• _Extracted information_

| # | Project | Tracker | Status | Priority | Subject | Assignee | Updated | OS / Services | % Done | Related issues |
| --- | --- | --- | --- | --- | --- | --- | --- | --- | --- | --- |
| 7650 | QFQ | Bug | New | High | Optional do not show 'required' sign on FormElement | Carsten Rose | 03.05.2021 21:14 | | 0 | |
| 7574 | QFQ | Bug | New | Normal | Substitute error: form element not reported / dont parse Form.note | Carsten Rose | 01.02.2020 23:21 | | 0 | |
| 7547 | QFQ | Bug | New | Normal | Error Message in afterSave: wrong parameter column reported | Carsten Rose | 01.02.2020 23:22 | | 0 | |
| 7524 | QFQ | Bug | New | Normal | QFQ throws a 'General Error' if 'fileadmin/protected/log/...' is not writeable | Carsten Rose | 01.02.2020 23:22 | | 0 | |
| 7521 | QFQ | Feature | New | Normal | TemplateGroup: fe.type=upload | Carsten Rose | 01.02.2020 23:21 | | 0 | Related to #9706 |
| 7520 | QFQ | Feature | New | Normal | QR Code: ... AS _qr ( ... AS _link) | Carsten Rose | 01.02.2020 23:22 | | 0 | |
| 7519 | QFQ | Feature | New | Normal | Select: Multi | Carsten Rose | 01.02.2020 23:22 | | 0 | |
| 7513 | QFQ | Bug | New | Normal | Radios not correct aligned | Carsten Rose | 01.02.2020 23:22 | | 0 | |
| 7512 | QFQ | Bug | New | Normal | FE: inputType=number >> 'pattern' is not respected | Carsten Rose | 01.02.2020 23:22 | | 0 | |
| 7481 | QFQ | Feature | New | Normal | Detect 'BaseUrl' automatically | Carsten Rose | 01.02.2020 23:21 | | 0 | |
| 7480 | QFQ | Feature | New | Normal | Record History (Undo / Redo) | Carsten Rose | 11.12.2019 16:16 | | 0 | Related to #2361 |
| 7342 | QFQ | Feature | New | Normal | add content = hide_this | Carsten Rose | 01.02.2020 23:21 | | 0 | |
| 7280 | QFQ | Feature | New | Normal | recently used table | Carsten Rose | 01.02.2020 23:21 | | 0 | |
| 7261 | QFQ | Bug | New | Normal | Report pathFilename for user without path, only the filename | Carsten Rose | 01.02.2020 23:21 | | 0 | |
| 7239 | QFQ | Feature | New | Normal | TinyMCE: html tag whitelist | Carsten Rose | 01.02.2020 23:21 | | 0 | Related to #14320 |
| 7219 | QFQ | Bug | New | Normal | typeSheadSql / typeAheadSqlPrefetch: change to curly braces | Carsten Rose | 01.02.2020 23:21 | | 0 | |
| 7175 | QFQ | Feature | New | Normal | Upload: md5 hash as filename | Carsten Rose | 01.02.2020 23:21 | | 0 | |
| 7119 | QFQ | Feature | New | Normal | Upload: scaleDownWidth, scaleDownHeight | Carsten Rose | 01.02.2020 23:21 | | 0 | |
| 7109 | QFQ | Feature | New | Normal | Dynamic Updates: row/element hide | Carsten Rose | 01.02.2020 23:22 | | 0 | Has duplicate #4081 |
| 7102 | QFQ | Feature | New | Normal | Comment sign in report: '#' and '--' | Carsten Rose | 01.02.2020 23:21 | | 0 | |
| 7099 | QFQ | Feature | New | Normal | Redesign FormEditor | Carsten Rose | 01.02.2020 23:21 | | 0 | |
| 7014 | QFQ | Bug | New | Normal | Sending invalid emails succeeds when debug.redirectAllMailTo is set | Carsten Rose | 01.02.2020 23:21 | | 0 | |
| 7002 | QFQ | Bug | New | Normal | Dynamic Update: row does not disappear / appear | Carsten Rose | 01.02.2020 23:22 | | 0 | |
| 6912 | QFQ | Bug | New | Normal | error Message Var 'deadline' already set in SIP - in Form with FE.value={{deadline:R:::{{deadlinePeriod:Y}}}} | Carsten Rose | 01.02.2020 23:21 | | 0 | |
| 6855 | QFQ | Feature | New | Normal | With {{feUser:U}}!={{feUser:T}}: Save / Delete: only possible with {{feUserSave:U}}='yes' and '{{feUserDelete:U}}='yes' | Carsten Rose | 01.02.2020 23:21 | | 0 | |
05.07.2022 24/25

• _Brief_
If a line comes after the one containing "FE: inputType=number >>", leave it out; set down every line of the data before it, and that line itself, exactly.

• _Task solution_
| # | Project | Tracker | Status | Priority | Subject | Assignee | Updated | OS / Services | % Done | Related issues |
| --- | --- | --- | --- | --- | --- | --- | --- | --- | --- | --- |
| 7650 | QFQ | Bug | New | High | Optional do not show 'required' sign on FormElement | Carsten Rose | 03.05.2021 21:14 | | 0 | |
| 7574 | QFQ | Bug | New | Normal | Substitute error: form element not reported / dont parse Form.note | Carsten Rose | 01.02.2020 23:21 | | 0 | |
| 7547 | QFQ | Bug | New | Normal | Error Message in afterSave: wrong parameter column reported | Carsten Rose | 01.02.2020 23:22 | | 0 | |
| 7524 | QFQ | Bug | New | Normal | QFQ throws a 'General Error' if 'fileadmin/protected/log/...' is not writeable | Carsten Rose | 01.02.2020 23:22 | | 0 | |
| 7521 | QFQ | Feature | New | Normal | TemplateGroup: fe.type=upload | Carsten Rose | 01.02.2020 23:21 | | 0 | Related to #9706 |
| 7520 | QFQ | Feature | New | Normal | QR Code: ... AS _qr ( ... AS _link) | Carsten Rose | 01.02.2020 23:22 | | 0 | |
| 7519 | QFQ | Feature | New | Normal | Select: Multi | Carsten Rose | 01.02.2020 23:22 | | 0 | |
| 7513 | QFQ | Bug | New | Normal | Radios not correct aligned | Carsten Rose | 01.02.2020 23:22 | | 0 | |
| 7512 | QFQ | Bug | New | Normal | FE: inputType=number >> 'pattern' is not respected | Carsten Rose | 01.02.2020 23:22 | | 0 | |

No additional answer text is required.